EXCERPT:
■ ■ ■
Tuesday 5:10 p.m.–5:40 p.m.
Oneliner-izer: An Exercise in Constrained Coding
- Audience level:
- Python Core (language, stdlib, etc.)
We'll describe the ideas and implementation behind Oneliner-izer, a "compiler" which can convert most Python 2 programs into one line of code. As we discuss how to construct each language feature within this unorthodox constraint, we'll explore the boundaries of what Python permits and encounter some gems of functional programming – lambda calculus, continuations, and the Y combinator.
■ ■ ■
DATA EXTRACTS:
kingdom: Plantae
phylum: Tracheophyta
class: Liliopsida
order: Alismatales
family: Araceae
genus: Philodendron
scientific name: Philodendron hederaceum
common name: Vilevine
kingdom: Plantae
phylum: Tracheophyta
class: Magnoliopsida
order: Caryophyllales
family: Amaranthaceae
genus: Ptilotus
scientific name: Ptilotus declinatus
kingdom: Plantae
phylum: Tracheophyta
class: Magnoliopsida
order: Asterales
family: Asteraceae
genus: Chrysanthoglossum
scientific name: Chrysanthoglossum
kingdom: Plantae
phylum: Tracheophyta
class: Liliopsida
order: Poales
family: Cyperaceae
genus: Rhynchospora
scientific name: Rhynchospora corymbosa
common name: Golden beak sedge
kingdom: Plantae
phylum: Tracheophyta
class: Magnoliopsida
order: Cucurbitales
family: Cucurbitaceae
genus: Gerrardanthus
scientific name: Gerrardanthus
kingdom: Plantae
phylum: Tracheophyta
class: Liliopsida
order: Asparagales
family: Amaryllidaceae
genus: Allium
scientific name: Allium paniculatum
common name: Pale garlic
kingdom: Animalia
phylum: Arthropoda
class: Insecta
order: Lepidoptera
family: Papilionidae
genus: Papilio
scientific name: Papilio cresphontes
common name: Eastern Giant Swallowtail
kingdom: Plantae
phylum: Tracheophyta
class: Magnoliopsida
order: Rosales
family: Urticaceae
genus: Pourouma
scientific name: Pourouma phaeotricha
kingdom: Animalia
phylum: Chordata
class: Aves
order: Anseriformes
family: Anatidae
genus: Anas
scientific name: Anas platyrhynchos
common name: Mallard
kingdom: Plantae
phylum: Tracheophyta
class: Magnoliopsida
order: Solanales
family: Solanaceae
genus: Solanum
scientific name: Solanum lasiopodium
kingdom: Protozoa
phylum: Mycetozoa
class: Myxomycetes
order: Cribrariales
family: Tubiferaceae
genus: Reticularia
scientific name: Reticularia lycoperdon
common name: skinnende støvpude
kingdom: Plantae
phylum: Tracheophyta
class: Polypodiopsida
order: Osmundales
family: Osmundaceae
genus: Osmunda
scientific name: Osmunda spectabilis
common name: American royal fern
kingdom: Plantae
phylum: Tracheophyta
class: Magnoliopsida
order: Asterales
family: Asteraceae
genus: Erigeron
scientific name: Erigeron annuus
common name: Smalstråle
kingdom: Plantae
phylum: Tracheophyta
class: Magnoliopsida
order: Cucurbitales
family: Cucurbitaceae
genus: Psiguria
■ ■ ■
INSTRUCTIONS TO FOLLOW: According to the talk description above, what does Oneliner-izer convert most Python 2 programs into?

ANSWER BOX: One line of code.